PSA Testing as greatly increased the number of men diagnosed with early stage cancers.
Prostate cancer surgery or radiation therapy is recommended for men who have early stage cancers.
Aggressive prostate cancer treatment has to be done 48 times to save one life.
The most expensive treatment for prostate cancer is prostatectomy, or removal of the prostate.
The robotic form of the surgery is a higher-cost procedure by a significant amount.

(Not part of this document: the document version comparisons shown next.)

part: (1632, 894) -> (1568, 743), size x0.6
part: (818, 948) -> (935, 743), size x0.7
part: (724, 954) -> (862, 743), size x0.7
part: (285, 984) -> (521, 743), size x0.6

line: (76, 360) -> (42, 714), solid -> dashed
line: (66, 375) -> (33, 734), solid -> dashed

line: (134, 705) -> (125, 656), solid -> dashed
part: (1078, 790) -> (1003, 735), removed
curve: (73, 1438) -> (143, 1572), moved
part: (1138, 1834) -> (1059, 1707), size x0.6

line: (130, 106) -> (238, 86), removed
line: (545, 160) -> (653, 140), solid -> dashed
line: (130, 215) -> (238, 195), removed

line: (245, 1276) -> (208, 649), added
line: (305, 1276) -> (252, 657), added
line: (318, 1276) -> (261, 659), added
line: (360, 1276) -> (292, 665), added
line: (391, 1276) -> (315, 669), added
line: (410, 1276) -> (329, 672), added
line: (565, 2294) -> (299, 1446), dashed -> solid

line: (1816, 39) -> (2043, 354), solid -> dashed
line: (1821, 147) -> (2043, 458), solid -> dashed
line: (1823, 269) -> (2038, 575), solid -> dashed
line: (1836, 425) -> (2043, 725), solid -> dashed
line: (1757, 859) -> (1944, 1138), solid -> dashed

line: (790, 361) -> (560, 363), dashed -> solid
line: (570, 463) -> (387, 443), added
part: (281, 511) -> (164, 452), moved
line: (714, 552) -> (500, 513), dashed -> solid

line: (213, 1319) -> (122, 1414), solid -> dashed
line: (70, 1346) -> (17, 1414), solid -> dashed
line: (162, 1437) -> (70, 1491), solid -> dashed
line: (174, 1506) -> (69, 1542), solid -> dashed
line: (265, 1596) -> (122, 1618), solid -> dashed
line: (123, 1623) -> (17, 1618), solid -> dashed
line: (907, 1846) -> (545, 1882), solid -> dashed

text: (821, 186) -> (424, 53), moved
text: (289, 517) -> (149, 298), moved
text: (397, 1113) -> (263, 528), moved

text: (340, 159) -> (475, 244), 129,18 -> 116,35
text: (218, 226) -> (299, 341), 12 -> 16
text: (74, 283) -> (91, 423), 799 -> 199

So, an expensive form of surgery that may not be appropriate is done on a group of men identified on a very unreliable test yielding a very small number of lives saved and a lot of men who then have to deal with the physical consequences of the surgery. Why in the world is this being promoted at all?
Money. Here’s the homepage of one of our local hospitals. They have aggressively marketed da Vinci surgery on television, billboards, and the radio.
Why do you think they would pay as much money as they do for this device? It’s good business? Not so fast. Dr. Paul Levy stated back in 2007 about this very procedure:
Here you have it folks — the problem facing every hospital, and especially every academic medical center. Do I spend over $1 million on a machine that has no proven incremental value for patients, so that our doctors can become adept at using it and stay up-to-date with the “state of the art”, so that I can then spend more money marketing it, and so that I can protect profitable market share against similar moves by my competitors?
No, hospitals are employing this just to keep pace. The real winner in this is Intuitive Surgical, Inc., who has been a darling of Wall Street, beating estimates in earnings with a Q2 net profit of $62.4 Million.
Why is the cost of healthcare going up while physician reimbursement goes down and hospitals go out of business?